Sorry for the delay. The idea, in general, is clear. There's nothing on unsupervised learning in QML so far. The implementation may be a good contribution. Meanwhile, could you please point out to an article in English? I don't read in Spanish, unfortunately.

[prakharb10]

Hi I recently worked on an implementation of K-Means Clustering as part of my college lab mini-project. I followed the implementation outlined here: https://arxiv.org/abs/1804.10068 pg.32-35. I'm sharing the code with you. If it seems like a good fit, I would be willing to contribute to the module, following the guidelines qml.zip . It's a Jupyter notebook, I had to upload a zip file due to format constraints.

[adekusar-drl]

@prakharb10, Yes, a clustering algorithm can be a good contribution to Qiskit Machine Learning as we don't have anything on that implemented.

[dquero]

Hi, @prakharb10 and @adekusar-drl. It seems that we both are following the same principle: P(1) in the control qbit of a cswap gate is a monotonous growing function with regards to the euclidiean distance of the swapped points. As indicated above, what I do different vs what I have found is to measure all the distances to the clusters at the same time. In parallel. The fact that the numbers of qbits are expected to keep on growing and each point can be represented with one qbit only makes it possible. And this parallel calculus based on a single gate instead of all the operations involved to calculate the Euclidean distance one by one is the advantage that the quantum implementation provides.
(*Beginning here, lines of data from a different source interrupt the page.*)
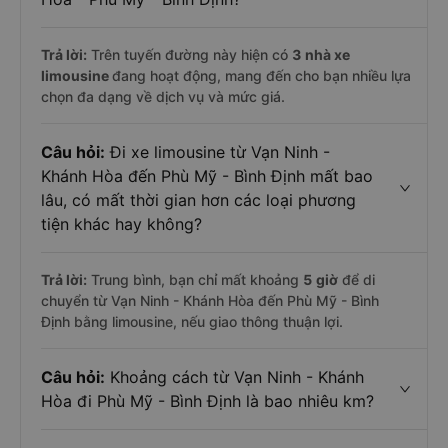
Trả lời:
Trên tuyến đường này hiện có
3
nhà xe
limousine
đang hoạt động, mang đến cho bạn nhiều lựa
chọn đa dạng về dịch vụ và mức giá.
Câu hỏi:
Đi xe limousine từ Vạn Ninh -
Khánh Hòa đến Phù Mỹ - Bình Định mất bao
lâu, có mất thời gian hơn các loại phương
tiện khác hay không?
Trả lời:
Trung bình, bạn chỉ mất khoảng
5 giờ
để di
chuyển từ Vạn Ninh - Khánh Hòa đến Phù Mỹ - Bình
Định bằng limousine, nếu giao thông thuận lợi.
Câu hỏi:
Khoảng cách từ Vạn Ninh - Khánh
Hòa đi Phù Mỹ - Bình Định là bao nhiêu km?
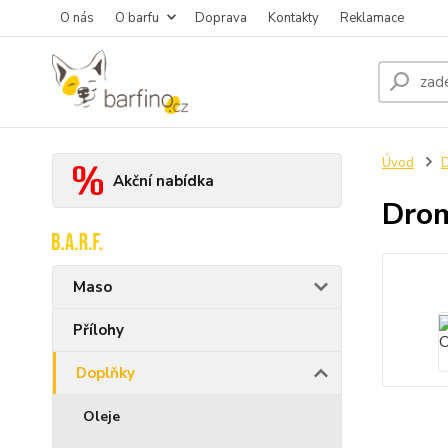
O nás
O barfu
Doprava
Kontakty
Reklamace
Úvod
Akční nabídka
Drom
Maso
Přílohy
Doplňky
Oleje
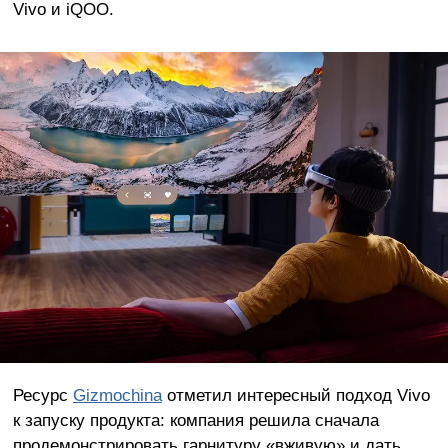
Vivo и iQOO.
Ресурс
Gizmochina
отметил интересный подход Vivo
к запуску продукта: компания решила сначала
продемонстрировать гарнитуру «вживую» и дать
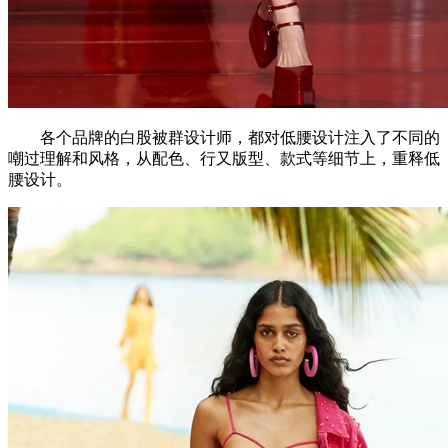
各个品牌的白股被群设计师，都对低腰设计注入了不同的
嘲过理解和风格，从配色、行又版型、款式等细节上，重释低
腰设计。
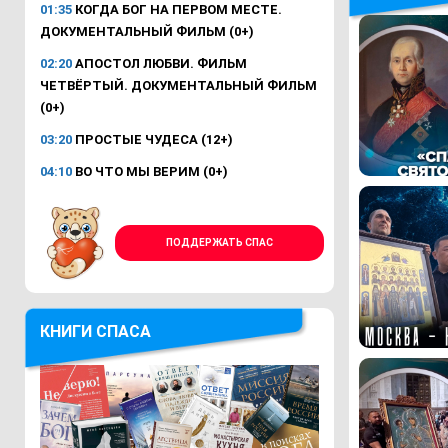
01:35
КОГДА БОГ НА ПЕРВОМ МЕСТЕ.
ДОКУМЕНТАЛЬНЫЙ ФИЛЬМ (0+)
02:20
АПОСТОЛ ЛЮБВИ. ФИЛЬМ
ЧЕТВЁРТЫЙ. ДОКУМЕНТАЛЬНЫЙ ФИЛЬМ
(0+)
03:20
ПРОСТЫЕ ЧУДЕСА (12+)
04:10
ВО ЧТО МЫ ВЕРИМ (0+)
ПОДДЕРЖАТЬ СПАС
КНИГИ СПАСА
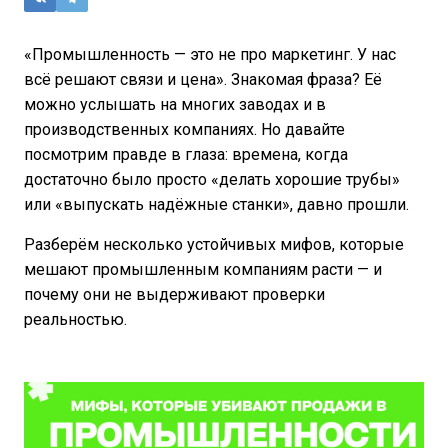
«Промышленность — это не про маркетинг. У нас
всё решают связи и цена». Знакомая фраза? Её
можно услышать на многих заводах и в
производственных компаниях. Но давайте
посмотрим правде в глаза: времена, когда
достаточно было просто «делать хорошие трубы»
или «выпускать надёжные станки», давно прошли.
Разберём несколько устойчивых мифов, которые
мешают промышленным компаниям расти — и
почему они не выдерживают проверки
реальностью.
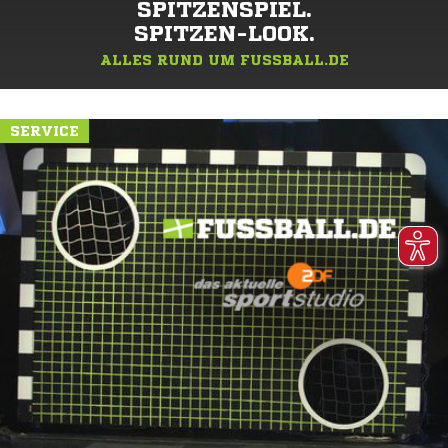
SPITZENSPIEL.
SPITZEN-LOOK.
ALLES RUND UM FUSSBALL.DE
SERVICE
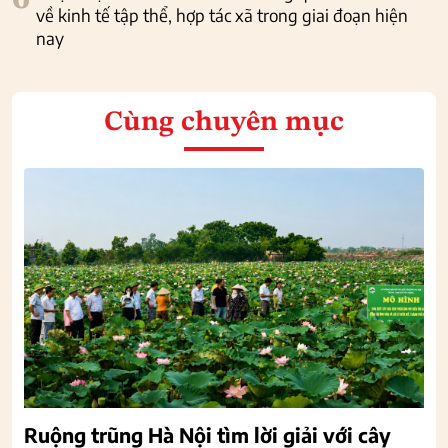
về kinh tế tập thể, hợp tác xã trong giai đoạn hiện
nay
Cùng chuyên mục
Ruộng trũng Hà Nội tìm lời giải với cây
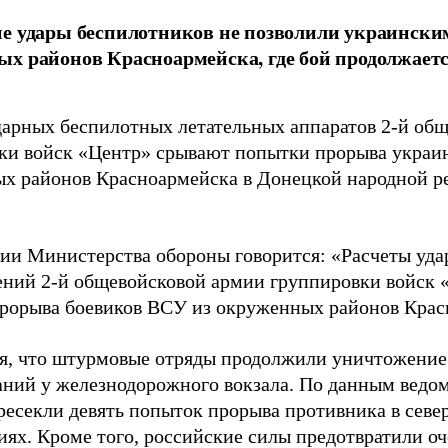
е удары беспилотников не позволили украинск
х районов Красноармейска, где бой продолжаетс
дарных беспилотных летательных аппаратов 2-й об
ки войск «Центр» срывают попытки прорыва украин
х районов Красноармейска в Донецкой народной ре
ии Министерства обороны говорится: «Расчеты уд
ений 2-й общевойсковой армии группировки войск 
рорыва боевиков ВСУ из окруженных районов Крас
я, что штурмовые отряды продолжили уничтожение
ний у железнодорожного вокзала. По данным ведом
ресекли девять попыток прорыва противника в севе
иях. Кроме того, российские силы предотвратили 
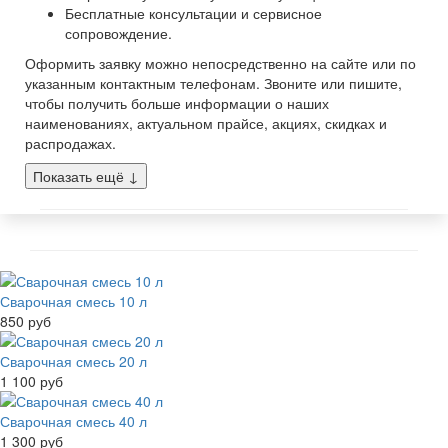
Бесплатные консультации и сервисное
сопровождение.
Оформить заявку можно непосредственно на сайте или по
указанным контактным телефонам. Звоните или пишите,
чтобы получить больше информации о наших
наименованиях, актуальном прайсе, акциях, скидках и
распродажах.
Показать ещё
↓
Сварочная смесь 10 л
850 руб
Сварочная смесь 20 л
1 100 руб
Сварочная смесь 40 л
1 300 руб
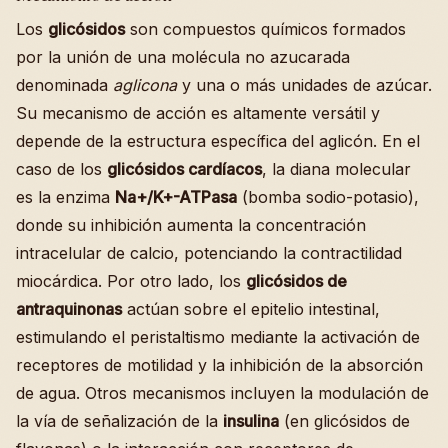
Los
glicósidos
son compuestos químicos formados
por la unión de una molécula no azucarada
denominada
aglicona
y una o más unidades de azúcar.
Su mecanismo de acción es altamente versátil y
depende de la estructura específica del aglicón. En el
caso de los
glicósidos cardíacos
, la diana molecular
es la enzima
Na+/K+-ATPasa
(bomba sodio-potasio),
donde su inhibición aumenta la concentración
intracelular de calcio, potenciando la contractilidad
miocárdica. Por otro lado, los
glicósidos de
antraquinonas
actúan sobre el epitelio intestinal,
estimulando el peristaltismo mediante la activación de
receptores de motilidad y la inhibición de la absorción
de agua. Otros mecanismos incluyen la modulación de
la vía de señalización de la
insulina
(en glicósidos de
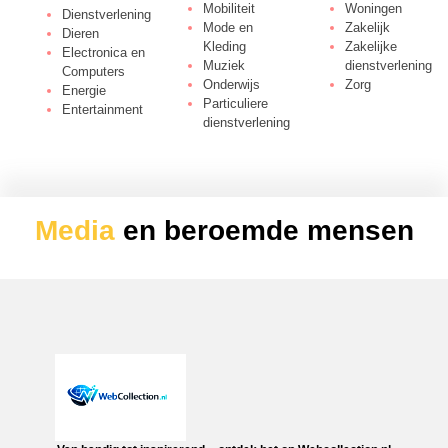
Mobiliteit
Woningen
Dienstverlening
Mode en
Zakelijk
Dieren
Kleding
Zakelijke
Electronica en
Muziek
dienstverlening
Computers
Onderwijs
Zorg
Energie
Particuliere
Entertainment
dienstverlening
Media
en beroemde mensen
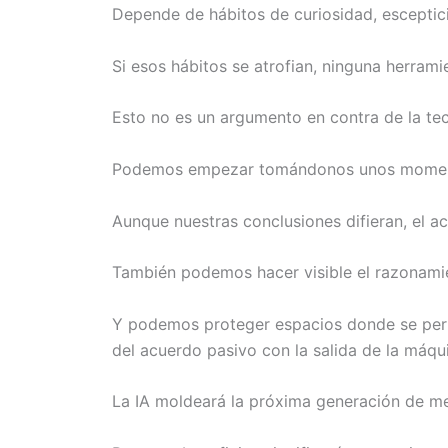
Depende de hábitos de curiosidad, esceptic
Si esos hábitos se atrofian, ninguna herram
Esto no es un argumento en contra de la te
Podemos empezar tomándonos unos momento
Aunque nuestras conclusiones difieran, el a
También podemos hacer visible el razonamie
Y podemos proteger espacios donde se permi
del acuerdo pasivo con la salida de la máqu
La IA moldeará la próxima generación de me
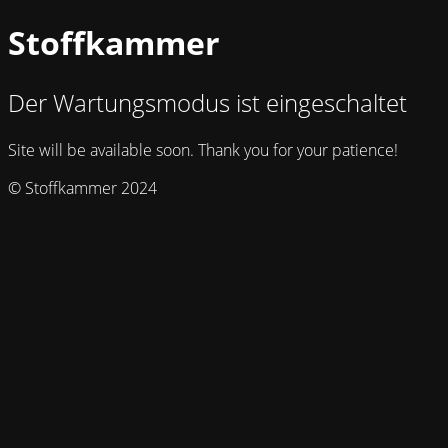
Stoffkammer
Der Wartungsmodus ist eingeschaltet
Site will be available soon. Thank you for your patience!
© Stoffkammer 2024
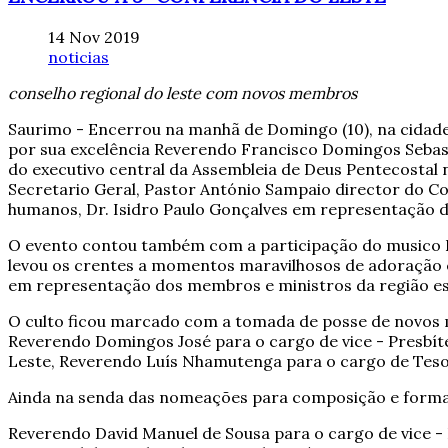
14 Nov 2019
noticias
conselho regional do leste com novos membros
Saurimo - Encerrou na manhã de Domingo (10), na cidade d
por sua excelência Reverendo Francisco Domingos Seba
do executivo central da Assembleia de Deus Pentecost
Secretario Geral, Pastor António Sampaio director do Co
humanos, Dr. Isidro Paulo Gonçalves em representação 
O evento contou também com a participação do musico E
levou os crentes a momentos maravilhosos de adoração e
em representação dos membros e ministros da região est
O culto ficou marcado com a tomada de posse de novos 
Reverendo Domingos José para o cargo de vice - Presbíte
Leste, Reverendo Luís Nhamutenga para o cargo de Tesou
Ainda na senda das nomeações para composição e formal
Reverendo David Manuel de Sousa para o cargo de vice -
Here you are my code formatted with Pylint. (Only warnings in Pylint were a few variables wrongly considered constants) I have added the extension .txt in order to be able to upload it, it can be removed and the .ipynb file is what I have executed.

k_means_formatted.ipynb.txt

@prakharb10, maybe you and I can collaborate to adapt code and provide the best of the two versions.

Thanks. Regards.

[prakharb10]

Hi @dquero . I'm unable to open the notebook you shared. Maybe like @adekusar-drl mentioned you could share the source paper for your implementation, in English so we could peruse that.

[dquero]

Hi, I'm working to find the information in English or translate it on my own. With regards to the code, I always work on-line, using the IBM Quantum Lab in IBM Quantum. The file is just exported from there (formatted and added the extension .txt to be allowed to upload it here).Maybe the easiest thing is you open as text and copy it.

(I have tried to copy it here, but comments are considered titles by github and you would need to copy the parts and gather them).

[dquero]

Hi, again. After reading carefully the article mentioned above (https://arxiv.org/abs/1804.10068) I see that the principle of the code is the same: using cswap gates to get a metric that is a monotonous growing function with regards to the euclidiean distance. And therefore, it is valid to calculate what is the nearest centroid of each point. What I do different is:

• I calculate all the point-centroid distances in parallel, while the previous algorithm does not do it, it only calculates in parallelize the dimensions.
• I simplify to 2 dimensions if required by means of PCA. (It's a question of simplicity, keeping the outcome something easy to plot and interpretate)

I have adapted the code to the PEP8 style by using Pylint and embedded parts of the program in documented functions. I would say it is now something reusable. See the link, as in the past, I have added the extension .txt to be allowed to upload it here.

k_means_formatted_v2.ipynb.txt

Thanks.

[adekusar-drl]

@dquero Thanks a lot for the update. Let me take a look at the code and at the paper.

[dquero]

In this thread I found an empty space in quantum machine learning area of qiskit: clustering algorithms; I suggested the implementation of one of them (k-means) based on the use of cswap gates; I provided some of the papers demonstrating the algorithm is equivalent in results to the classical one; I also suggested the parallelization of the distance calculation in one shot (based on the roadmap number of qbits is expected to increase in a few years above 1M, so it will keep my version scalable).

After that, the last step is the implementation, started by @prakharb10 with a pull request. At this point, this thread is therefore complete. Implementation, improvement, documentation, etc. are to be followed in other threads.